TO DO:
Your answer should be only the lines below from the one with "hfov_deg: 49.0" to the one with "exposure_s: 1/200", repeated exactly, ends included.

(Data extracted from a collection)

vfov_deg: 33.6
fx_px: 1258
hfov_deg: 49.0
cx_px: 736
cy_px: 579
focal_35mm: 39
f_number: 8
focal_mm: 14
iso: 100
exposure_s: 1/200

==

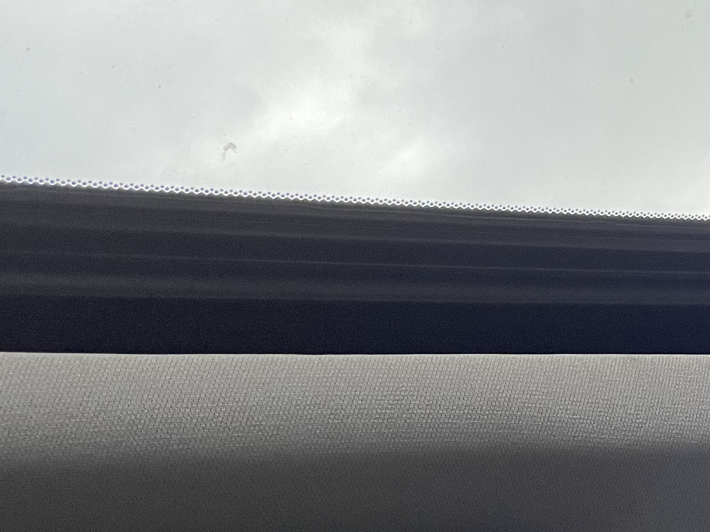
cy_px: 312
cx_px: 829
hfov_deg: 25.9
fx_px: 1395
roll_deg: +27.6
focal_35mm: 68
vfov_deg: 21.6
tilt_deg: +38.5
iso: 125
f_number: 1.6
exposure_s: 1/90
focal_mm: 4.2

---

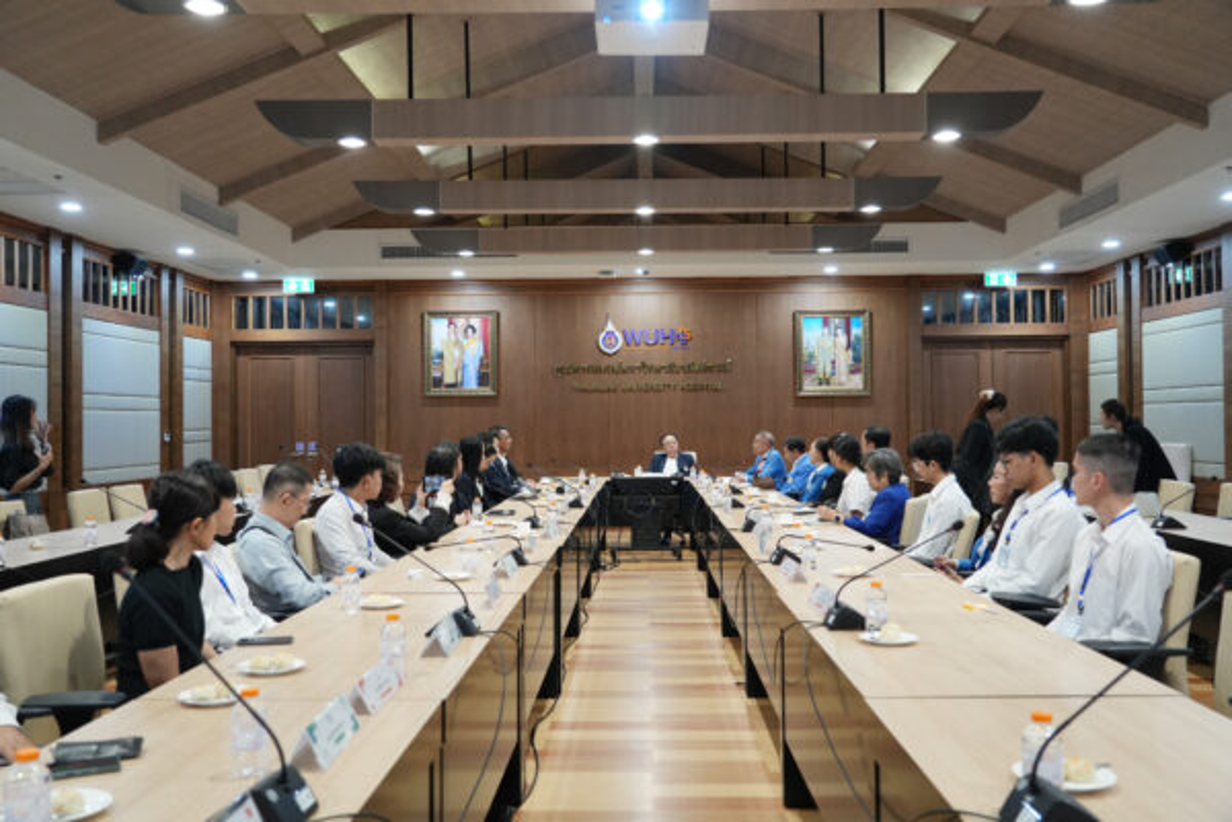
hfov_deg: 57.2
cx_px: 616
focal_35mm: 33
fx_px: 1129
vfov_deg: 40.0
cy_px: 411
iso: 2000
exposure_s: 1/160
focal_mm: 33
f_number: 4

RESPONSE BOX:
hfov_deg: 49.0
cx_px: 736
cy_px: 579
focal_35mm: 39
f_number: 8
focal_mm: 14
iso: 100
exposure_s: 1/200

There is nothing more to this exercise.